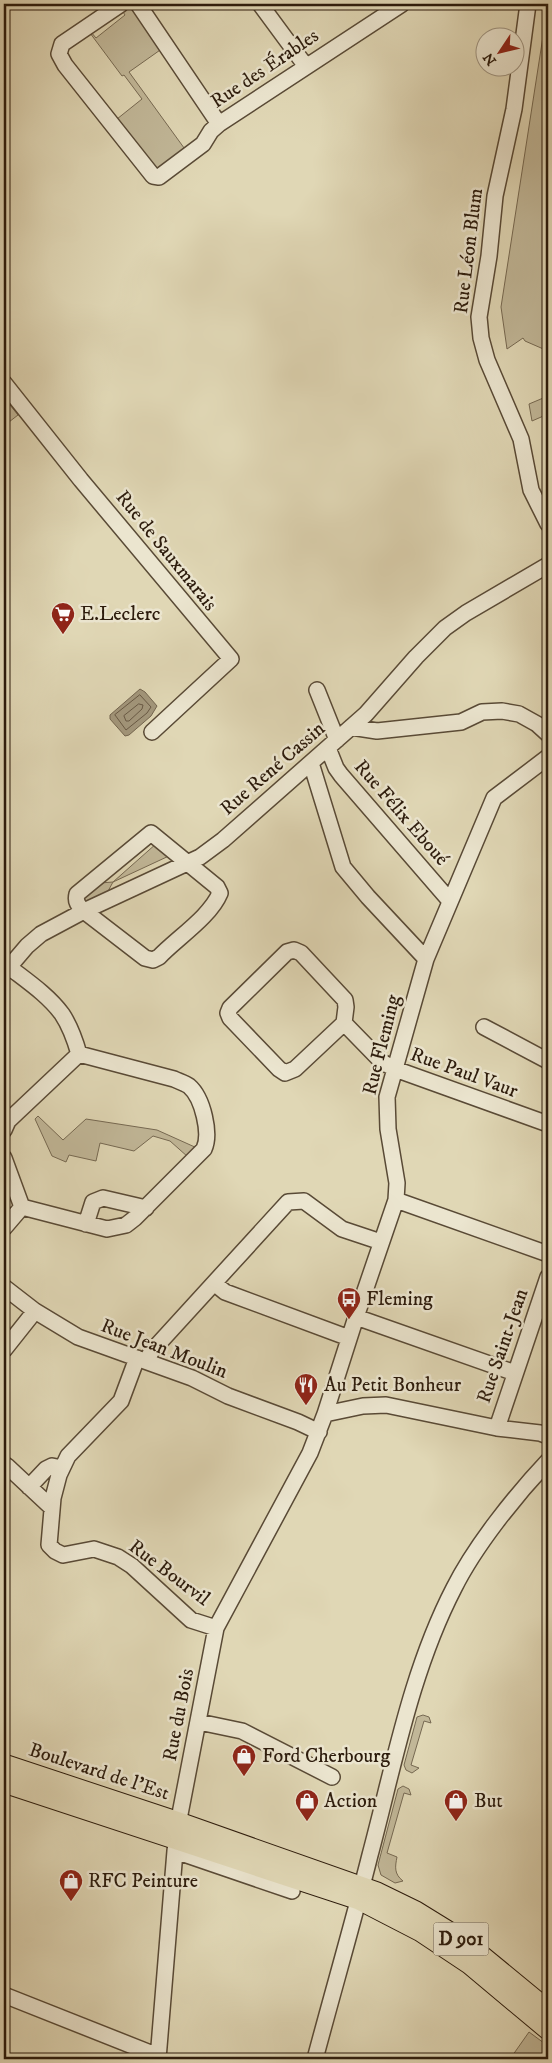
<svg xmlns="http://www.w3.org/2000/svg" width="552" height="2063" font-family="'IM FELL DW Pica',serif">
  <rect width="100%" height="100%" fill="#e0d7b5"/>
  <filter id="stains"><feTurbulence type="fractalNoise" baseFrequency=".004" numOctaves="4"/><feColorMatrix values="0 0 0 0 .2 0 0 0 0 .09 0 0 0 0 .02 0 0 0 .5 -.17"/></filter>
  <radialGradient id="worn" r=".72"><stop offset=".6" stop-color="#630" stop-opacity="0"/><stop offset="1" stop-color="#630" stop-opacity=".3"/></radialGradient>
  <path fill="#c1b798" stroke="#766952" d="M548 4V360V351L525 341 523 338 507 349 501 307Z
    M128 6 134 7 163 48 129 72 187 152 157 171 117 119 142 99 124 75 122 76 90 33 91 32 96 38 125 15 121 9Z
    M548 396V414L532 421 529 404Z
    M6 400 18 415 9 422 4 414V401Z
    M157 843 171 855 113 882 107 893 84 904 82 898 100 883 113 882Z
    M38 1116 63 1140 86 1119 157 1130 197 1148 188 1157 170 1141 153 1136 134 1151 100 1143 96 1161 69 1155 66 1162 52 1156 35 1119Z
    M423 1715 429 1717 431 1723 424 1721 411 1765 419 1768 412 1773 406 1770 404 1765 417 1717Z
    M403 1786 409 1789 411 1795 404 1793 387 1853 397 1857C395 1867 394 1874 403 1881L395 1883 381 1875 378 1865 398 1789Z
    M529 2032 548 2046V2059H510Z"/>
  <path fill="#a3977c" stroke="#73654f" d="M140 689 145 692 157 706 151 716 129 735 125 736 110 719V715Z"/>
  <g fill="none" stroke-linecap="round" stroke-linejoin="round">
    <path stroke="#685944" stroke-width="1" d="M140 695 151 707 147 713 126 730 115 715Z
      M139 704 143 705 142 709 129 721H126L124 716Z"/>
    <g stroke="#594a36" stroke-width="18">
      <path id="minor" d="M121 4 62 44 59 54 65 65 153 176 159 177 203 144 211 131 219 124 402 4
        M138 4 219 124
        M260 4 305 65
        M528 4 514 109 495 196 489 256 479 317 481 338 487 360 521 439 531 490 548 524
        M4 383 81 480 231 659 152 732
        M317 690 337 740
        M351 727 377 731 461 722 482 712 502 711 519 714 537 724 548 734
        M328 748 336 768 341 775 450 901
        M311 763 343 867 368 897 426 959
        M151 833 217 887 220 893C210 917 177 938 159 957L153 960 145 958 84 911C78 905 75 902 77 894Z
        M4 973 27 946 41 934 84 911 200 857 223 840 366 714 416 657 445 628 466 613 548 565
        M344 1023 346 1007 345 1000 301 953 294 950 287 952 230 1008 228 1013 230 1018 279 1069 285 1073 295 1069 344 1023 382 1062 395 1069 548 1124
        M484 1027 548 1061
        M4 1130 8 1121 79 1054C75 1040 70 1026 62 1014 48 995 27 981 9 967
        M4 1158 22 1207
        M396 1200 548 1254
        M22 1207 107 1229 126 1225 135 1218 204 1149C211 1134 203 1098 189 1086 185 1083 178 1081 174 1079L79 1054
        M86 1224 93 1202 103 1198 146 1208
        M4 1228 22 1207
        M214 1283 225 1292 349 1338
        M4 1287 35 1311 78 1337 192 1378 228 1396 298 1422 319 1432
        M356 1317 515 1373
        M4 1350 35 1311
        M137 1358 121 1401 68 1456 59 1475 53 1498 49 1545 55 1551 63 1555 94 1549 118 1557 132 1566 191 1620 216 1628
        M147 1361 151 1352 288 1202 304 1201 342 1229 381 1242
        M325 1414 363 1406 386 1405 497 1428 540 1433 548 1436
        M497 1428 548 1277
        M7 1466 52 1508
        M29 1487 46 1469 52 1466 62 1468
        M199 1722 242 1731 332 1777
        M175 1851 292 1891
        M4 1995 158 2056
        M158 2059 175 1851 180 1814 216 1628 310 1453 325 1414 356 1317 396 1200 397 1183 388 1129 387 1097 426 959 494 798 548 757
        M315 2059C333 1991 353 1923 370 1855 394 1765 411 1671 454 1588 475 1546 515 1496 548 1461"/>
    </g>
    <g stroke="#2c1b0c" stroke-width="21">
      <path id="major" d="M4 1764 179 1822 377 1892 416 1911 463 1940 548 2010
        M4 1783 359 1900 421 1932 469 1964 548 2030"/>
    </g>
    <use href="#minor" stroke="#ebe5cf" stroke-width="15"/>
    <use href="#major" stroke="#e0d7b5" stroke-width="19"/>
  </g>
  <defs>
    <g id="supermarket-pin" transform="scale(1.25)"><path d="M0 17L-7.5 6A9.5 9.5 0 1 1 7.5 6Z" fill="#8f2418" stroke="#ebe5cf"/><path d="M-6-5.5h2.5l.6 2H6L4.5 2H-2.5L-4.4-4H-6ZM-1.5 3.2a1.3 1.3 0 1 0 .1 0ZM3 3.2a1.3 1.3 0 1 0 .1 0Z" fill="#fff"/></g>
    <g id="bus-pin" transform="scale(1.25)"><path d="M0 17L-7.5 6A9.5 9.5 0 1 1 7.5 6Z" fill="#8f2418" stroke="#ebe5cf"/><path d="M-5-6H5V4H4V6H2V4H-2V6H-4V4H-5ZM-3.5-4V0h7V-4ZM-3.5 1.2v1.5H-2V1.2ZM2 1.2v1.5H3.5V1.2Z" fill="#fff"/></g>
    <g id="restaurant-pin" transform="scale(1.25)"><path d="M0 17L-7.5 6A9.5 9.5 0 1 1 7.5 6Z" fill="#8f2418" stroke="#ebe5cf"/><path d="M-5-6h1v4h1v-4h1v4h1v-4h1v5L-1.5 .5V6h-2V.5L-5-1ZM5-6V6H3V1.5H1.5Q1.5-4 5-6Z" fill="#fff"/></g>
    <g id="shop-pin" transform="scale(1.25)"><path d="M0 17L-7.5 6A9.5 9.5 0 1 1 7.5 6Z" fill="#8f2418" stroke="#ebe5cf"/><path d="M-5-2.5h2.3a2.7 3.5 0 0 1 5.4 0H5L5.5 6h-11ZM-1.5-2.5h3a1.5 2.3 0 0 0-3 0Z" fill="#fff"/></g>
  </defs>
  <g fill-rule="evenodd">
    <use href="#supermarket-pin" x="63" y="614"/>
    <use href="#bus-pin" x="349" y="1299"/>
    <use href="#restaurant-pin" x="306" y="1385"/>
    <use href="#shop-pin" x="244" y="1756"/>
    <use href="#shop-pin" x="307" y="1801"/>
    <use href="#shop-pin" x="456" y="1801"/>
    <use href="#shop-pin" x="71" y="1881"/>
  </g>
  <g text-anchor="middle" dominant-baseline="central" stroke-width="5" stroke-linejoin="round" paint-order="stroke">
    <rect fill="#ebe5cf" stroke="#655846" stroke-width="1" x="433.5" y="1922.5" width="55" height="33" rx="4"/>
    <g font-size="19" font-weight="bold" fill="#2c1b0c">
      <text x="461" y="1939">D 901</text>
    </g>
    <g font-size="20" fill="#2c1b0c" stroke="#ebe5cf">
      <text transform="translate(265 69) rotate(-34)">Rue des Érables</text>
      <text transform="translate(469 251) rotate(-83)">Rue Léon Blum</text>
      <text transform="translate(166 551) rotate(51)">Rue de Sauxmarais</text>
      <text transform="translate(273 769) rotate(-41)">Rue René Cassin</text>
      <text transform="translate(401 813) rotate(49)">Rue Félix Eboué</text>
      <text transform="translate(382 1045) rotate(-76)">Rue Fleming</text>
      <text transform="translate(464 1073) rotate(20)">Rue Paul Vaur</text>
      <text transform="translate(503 1346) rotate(-71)">Rue Saint-Jean</text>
      <text transform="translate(164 1349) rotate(21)">Rue Jean Moulin</text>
      <text transform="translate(169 1573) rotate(37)">Rue Bourvil</text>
      <text transform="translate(179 1715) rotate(-79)">Rue du Bois</text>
      <text transform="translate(99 1772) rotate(18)">Boulevard de l'Est</text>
    </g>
    <g font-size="20" fill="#2c1b0c" stroke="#ebe5cf" text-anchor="start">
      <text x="80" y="614">E.Leclerc</text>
      <text x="366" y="1299">Fleming</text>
      <text x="324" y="1385">Au Petit Bonheur</text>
      <text x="262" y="1756">Ford Cherbourg</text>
      <text x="324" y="1801">Action</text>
      <text x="474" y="1801">But</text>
      <text x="88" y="1881">RFC Peinture</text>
    </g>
  </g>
  <rect width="552" height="2063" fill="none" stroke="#e0d7b5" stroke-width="20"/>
  <rect x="5" y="5" width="542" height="2053" fill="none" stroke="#2c1b0c" stroke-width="2.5"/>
  <rect x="10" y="10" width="532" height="2043" fill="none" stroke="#2c1b0c"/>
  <g transform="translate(500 52) rotate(235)"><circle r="24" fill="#ebe5cf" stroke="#9f9481"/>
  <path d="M0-4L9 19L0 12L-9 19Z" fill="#8f2418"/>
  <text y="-8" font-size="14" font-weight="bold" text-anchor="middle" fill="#2c1b0c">N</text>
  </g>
  <rect width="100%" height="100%" filter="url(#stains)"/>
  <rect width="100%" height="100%" fill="url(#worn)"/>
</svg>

___

Exercise brief.
Search the preceding listing for "middle", then copy every line that holds it.

Exercise answer.
  <g text-anchor="middle" dominant-baseline="central" stroke-width="5" stroke-linejoin="round" paint-order="stroke">
  <text y="-8" font-size="14" font-weight="bold" text-anchor="middle" fill="#2c1b0c">N</text>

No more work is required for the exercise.